Segment Start: Document excerpt

Here is your file tested in my side. Still not corresponding with your graph !
I even color match everything too with this occasion. Because I had the program in default mode. I even let it update 43Mb in about 1h - very limited bandwidth for updates this program have. I copied every visual setting you present in your screenshots. That was a very good reference for me to tweak mine here.
The right and the bottom of the graph are the same. Only the Left side is not the same - yours is in mV, mine is in V.
I couldnt find how to color red those 2 Ch like you have it in your img. Im not that good in this program.
I also dont understand completly what you did there; what you were thinking.

 

The right and the bottom of the graph are the same. Only the Left side is not the same - yours is in mV, mine is in V.

Set values for left and right sides:


How to do it, see in LTspice Help, Waveform Viewer, Axis Control:

I couldnt find how to color red those 2 Ch like you have it in your img. Im not that good in this program.

I'm not good in LTspice too. When I have any questions, I'm looking answers in Help.

I also dont understand completly what you did there; what you were thinking.

I was thinking about how to help @dl324 with his work.
Therefore I had to resolve such problems:
=Eliminate influence of resistance and inductance of feeding wires.
=Lead simultaneous record drain-source voltage and drain current.
=Use low current PS, like miniature 9 V battery.

 

Yah, it worked ! Now we are in sincron.
But... why did you changed these waveform values? Why you need it to look like this?

 

But... why did you changed these waveform values? Why you need it to look like this?

Why me? You need!
On oscilloscope you need to set sensitivity selector to mV range, if you want to see mV signal.
The same is here. Waveform Viewer is LTspice oscilloscope.
For example, you want to know what is value of D-S voltage drop at current 26 A.
With millivolt range of left axis you can easily to do it:

 

I prepared an OK ATX PSU

I bought a couple of these breakout boards years ago:

I found out the hard way that there are at least a couple variants for the "plus 4" part. The boards I bought were for the newer pinout and I didn't know until smoke started coming from the power supply. I put the boards aside, but decided to try again.

This time, I looked up specs for the connector and verified that the boards were for version 2.x. And that the small supply I wanted to use was compatible.

The old style "plus 4" were 2 12V and 2 grounds. The newer ones have 3.3, 5, 12, and gnd.

The terminals are cheaply made and I need to make a plexiglass shield to avoid shorting things.

Segment End: Document excerpt
Segment Start: Dataset records

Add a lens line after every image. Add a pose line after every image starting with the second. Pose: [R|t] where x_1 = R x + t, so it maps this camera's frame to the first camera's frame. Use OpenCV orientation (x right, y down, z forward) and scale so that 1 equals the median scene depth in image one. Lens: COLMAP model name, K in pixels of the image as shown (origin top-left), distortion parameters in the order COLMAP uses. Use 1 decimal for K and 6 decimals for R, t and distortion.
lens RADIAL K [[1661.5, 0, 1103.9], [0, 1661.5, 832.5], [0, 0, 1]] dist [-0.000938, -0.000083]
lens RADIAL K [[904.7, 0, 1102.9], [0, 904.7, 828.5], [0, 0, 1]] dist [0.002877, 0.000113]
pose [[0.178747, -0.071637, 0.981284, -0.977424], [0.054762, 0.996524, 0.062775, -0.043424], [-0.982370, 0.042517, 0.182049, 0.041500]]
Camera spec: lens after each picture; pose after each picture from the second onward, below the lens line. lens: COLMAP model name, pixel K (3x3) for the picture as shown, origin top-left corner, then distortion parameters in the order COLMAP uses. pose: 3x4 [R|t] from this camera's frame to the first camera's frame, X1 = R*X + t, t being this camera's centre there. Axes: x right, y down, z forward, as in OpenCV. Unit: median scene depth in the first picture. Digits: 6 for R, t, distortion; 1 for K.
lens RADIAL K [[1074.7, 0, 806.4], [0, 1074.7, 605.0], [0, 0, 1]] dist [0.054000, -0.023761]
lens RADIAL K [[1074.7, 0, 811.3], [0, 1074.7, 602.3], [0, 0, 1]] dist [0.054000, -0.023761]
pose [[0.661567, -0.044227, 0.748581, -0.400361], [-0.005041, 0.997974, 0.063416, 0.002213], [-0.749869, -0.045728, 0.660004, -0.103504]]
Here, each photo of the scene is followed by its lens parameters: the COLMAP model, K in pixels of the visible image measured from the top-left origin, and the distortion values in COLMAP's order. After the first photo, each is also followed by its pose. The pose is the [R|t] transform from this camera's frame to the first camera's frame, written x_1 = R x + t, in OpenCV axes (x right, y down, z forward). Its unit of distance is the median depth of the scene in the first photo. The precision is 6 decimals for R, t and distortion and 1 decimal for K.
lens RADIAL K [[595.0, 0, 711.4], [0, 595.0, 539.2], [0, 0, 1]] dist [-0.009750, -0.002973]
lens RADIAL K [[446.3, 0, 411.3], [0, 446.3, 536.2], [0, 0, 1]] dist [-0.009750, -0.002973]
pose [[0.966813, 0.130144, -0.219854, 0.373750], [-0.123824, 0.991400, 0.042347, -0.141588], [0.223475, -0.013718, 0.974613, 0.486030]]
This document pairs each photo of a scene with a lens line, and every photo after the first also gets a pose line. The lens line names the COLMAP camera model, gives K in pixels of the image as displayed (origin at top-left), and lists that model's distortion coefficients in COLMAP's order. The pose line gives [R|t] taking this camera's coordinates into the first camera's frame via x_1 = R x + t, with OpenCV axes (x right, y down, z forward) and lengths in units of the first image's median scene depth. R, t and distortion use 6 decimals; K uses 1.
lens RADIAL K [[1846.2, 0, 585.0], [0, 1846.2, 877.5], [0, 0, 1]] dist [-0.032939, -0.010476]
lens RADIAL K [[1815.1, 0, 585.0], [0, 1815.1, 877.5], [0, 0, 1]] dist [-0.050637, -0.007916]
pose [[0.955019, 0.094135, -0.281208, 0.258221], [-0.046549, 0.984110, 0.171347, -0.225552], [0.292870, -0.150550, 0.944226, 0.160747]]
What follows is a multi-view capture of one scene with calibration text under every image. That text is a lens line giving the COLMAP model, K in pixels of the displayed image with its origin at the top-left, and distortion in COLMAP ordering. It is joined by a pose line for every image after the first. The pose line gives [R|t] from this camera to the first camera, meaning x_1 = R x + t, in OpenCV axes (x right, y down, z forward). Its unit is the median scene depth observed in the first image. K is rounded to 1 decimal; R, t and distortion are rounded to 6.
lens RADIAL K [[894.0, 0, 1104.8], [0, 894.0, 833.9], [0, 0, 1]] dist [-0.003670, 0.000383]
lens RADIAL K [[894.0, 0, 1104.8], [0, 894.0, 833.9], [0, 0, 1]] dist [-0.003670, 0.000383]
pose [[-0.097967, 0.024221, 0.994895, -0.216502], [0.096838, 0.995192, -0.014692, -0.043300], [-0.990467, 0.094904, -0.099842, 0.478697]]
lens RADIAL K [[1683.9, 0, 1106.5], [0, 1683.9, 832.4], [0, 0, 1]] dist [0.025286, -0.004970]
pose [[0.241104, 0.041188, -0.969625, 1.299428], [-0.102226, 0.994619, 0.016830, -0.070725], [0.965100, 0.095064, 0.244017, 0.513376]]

Segment End: Dataset records

**Your tasks:**
[1] In the LTspice forum thread, where does it say to look to learn how to set values for the left and right axes?
[2] Reproduce the part of the LTspice forum thread starting with "I prepared an" and going on through "avoid shorting things.".

**Answers by item number:**
[1] In LTspice Help, under Waveform Viewer, Axis Control.

[2]
I prepared an OK ATX PSU

I bought a couple of these breakout boards years ago:

I found out the hard way that there are at least a couple variants for the "plus 4" part. The boards I bought were for the newer pinout and I didn't know until smoke started coming from the power supply. I put the boards aside, but decided to try again.

This time, I looked up specs for the connector and verified that the boards were for version 2.x. And that the small supply I wanted to use was compatible.

The old style "plus 4" were 2 12V and 2 grounds. The newer ones have 3.3, 5, 12, and gnd.

The terminals are cheaply made and I need to make a plexiglass shield to avoid shorting things.